スキントップはこの春、ロングキャミソールタイプが登場しましたよね?
大野:
「お腹を隠せる丈のスキントップが欲しい」との声が多く、ようやくお出しすることができました。新作の「スキンロングトップ」は、裾へ向かって少しフレアになったシルエットでさりげなくお腹周りをカバーしつつ、インナーのアンダー部分には肌あたりのやさしいオリジナルのゴムを使用することで、バストをきれいに保ち、動きやすいようにしています。
ほかに、アップデートされたものはありますか?
岩切:
最初はカップ自体がもう少し小さかったのですが、女性のバストをきれいに包み込むために大きくするなど、スキントップは発売してからも改良を重ねています。
大野:
今出ているものはカップを縫い付けているタイプなのですが、縫い付けてあるとカップがずれなくて良い反面、洗濯時の乾きにくさがどうしても気になります。抗菌防臭機能をもたせた生地を使用したオリジナルカップを開発して、その部分を解決しました。
新色についても教えてください。
大野:
グレイッシュローズとアイスグリーン、そしてプラムです。シーズンテーマである「Kew Gardens」からインスパイアされたカラーをC BASICのウェアにも落とし込むことで、シーズンのコレクションとコーディネートできるようにしています。

どれも魅力的ですが、特に人気のあるアイテムを教えてください。
岩切:スムースパンツは年間を通して最も人気の高い商品です。続いてイージーパンツ、スキントップが人気ですね。スムースパンツはシルエットに無駄がなく、すっきりと着こなせるところが人気のポイントです。レッスンの行き帰りに着ている方も多いですね。

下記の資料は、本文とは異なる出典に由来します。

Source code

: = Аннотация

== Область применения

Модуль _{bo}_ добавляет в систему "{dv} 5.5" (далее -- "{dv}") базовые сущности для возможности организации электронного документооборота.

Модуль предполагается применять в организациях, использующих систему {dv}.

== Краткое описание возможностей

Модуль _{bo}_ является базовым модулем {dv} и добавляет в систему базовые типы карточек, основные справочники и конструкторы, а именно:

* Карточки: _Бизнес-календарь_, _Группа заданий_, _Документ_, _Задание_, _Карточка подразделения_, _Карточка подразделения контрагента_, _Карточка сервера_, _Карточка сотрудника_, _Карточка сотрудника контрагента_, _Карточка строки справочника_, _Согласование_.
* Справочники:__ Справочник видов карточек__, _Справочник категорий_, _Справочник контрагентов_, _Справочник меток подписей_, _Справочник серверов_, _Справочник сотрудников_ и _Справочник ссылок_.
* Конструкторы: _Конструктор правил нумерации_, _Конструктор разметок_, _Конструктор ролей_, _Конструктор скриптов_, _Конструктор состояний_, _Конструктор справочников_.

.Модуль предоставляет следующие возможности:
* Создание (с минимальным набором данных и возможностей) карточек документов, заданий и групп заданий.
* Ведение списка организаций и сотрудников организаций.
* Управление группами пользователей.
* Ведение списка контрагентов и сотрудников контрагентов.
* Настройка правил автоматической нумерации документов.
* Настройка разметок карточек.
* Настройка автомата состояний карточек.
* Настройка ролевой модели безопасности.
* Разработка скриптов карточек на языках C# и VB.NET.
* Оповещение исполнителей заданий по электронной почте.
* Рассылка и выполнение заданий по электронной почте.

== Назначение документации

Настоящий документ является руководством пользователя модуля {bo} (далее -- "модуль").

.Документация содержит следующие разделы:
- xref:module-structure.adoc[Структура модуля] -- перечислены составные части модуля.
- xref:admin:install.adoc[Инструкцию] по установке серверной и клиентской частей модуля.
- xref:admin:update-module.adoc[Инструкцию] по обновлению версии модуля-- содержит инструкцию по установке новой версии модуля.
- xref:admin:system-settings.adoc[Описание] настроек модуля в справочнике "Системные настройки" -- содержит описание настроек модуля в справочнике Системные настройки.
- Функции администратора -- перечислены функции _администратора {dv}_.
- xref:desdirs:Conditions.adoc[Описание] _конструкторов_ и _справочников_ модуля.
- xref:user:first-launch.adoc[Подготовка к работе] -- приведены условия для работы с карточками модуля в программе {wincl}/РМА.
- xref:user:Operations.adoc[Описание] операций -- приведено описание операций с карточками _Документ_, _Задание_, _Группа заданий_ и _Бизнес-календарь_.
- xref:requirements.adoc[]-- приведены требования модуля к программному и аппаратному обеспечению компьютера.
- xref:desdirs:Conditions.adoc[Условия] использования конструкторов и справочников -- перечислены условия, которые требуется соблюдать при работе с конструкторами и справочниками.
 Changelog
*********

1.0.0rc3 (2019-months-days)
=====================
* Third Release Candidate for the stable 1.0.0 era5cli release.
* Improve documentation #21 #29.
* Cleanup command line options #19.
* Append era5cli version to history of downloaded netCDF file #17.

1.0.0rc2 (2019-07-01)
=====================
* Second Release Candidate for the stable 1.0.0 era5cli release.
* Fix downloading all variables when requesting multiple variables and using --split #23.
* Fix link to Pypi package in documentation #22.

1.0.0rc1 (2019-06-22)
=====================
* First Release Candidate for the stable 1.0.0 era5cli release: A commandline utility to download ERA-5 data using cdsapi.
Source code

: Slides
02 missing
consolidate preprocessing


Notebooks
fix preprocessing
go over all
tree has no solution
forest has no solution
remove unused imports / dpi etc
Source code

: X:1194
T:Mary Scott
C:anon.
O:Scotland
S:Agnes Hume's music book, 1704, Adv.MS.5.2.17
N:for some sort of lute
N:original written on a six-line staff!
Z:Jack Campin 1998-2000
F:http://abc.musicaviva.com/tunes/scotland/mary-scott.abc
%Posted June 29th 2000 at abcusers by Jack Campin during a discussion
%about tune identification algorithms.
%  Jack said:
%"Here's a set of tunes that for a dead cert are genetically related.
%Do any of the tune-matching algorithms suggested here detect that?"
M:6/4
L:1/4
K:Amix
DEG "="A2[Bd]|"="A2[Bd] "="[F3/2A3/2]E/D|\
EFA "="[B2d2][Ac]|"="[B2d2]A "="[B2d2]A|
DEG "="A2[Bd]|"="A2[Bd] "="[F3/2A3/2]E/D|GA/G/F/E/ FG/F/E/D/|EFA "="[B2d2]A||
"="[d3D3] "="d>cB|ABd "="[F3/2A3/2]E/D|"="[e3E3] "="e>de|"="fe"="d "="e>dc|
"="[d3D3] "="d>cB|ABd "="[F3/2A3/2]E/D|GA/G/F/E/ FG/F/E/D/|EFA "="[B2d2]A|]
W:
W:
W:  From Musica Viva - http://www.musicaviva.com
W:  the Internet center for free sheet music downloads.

梅澤先生はすべてのC BASICのウェアを着用されていますが、最大の魅力は何だと思いますか?
梅澤:C BASICのウェアは、シンプルさの中にもどこかしらに必ずエレガントさがあるところです。今回話を聞いていて、それが素材であり、デザインであり、パターンでもあることを知り、ますます好きになりました。
「この先もずっと常に進化を続けたい」

今後の展望を教えてください。
岩切:ベーシックラインであるC BASICはできあがって終わりではなく、インストラクターの方のご意見やお客さまのご要望、自分たちが実際に着てみた感想など、違和感があったら見直して改良していくもの。この春で4シーズン目になりますが、常に進化を続けたいと思っています。
大野:お客さまが求めているものをキャッチしていくと、バリエーションはもう少し増えていくかもしれません。そしてなによりも、誰が着ても、「やっぱりC BASICだ」というのを確立できれば、それがチャコット・バランスのベーシックになるのだと思います。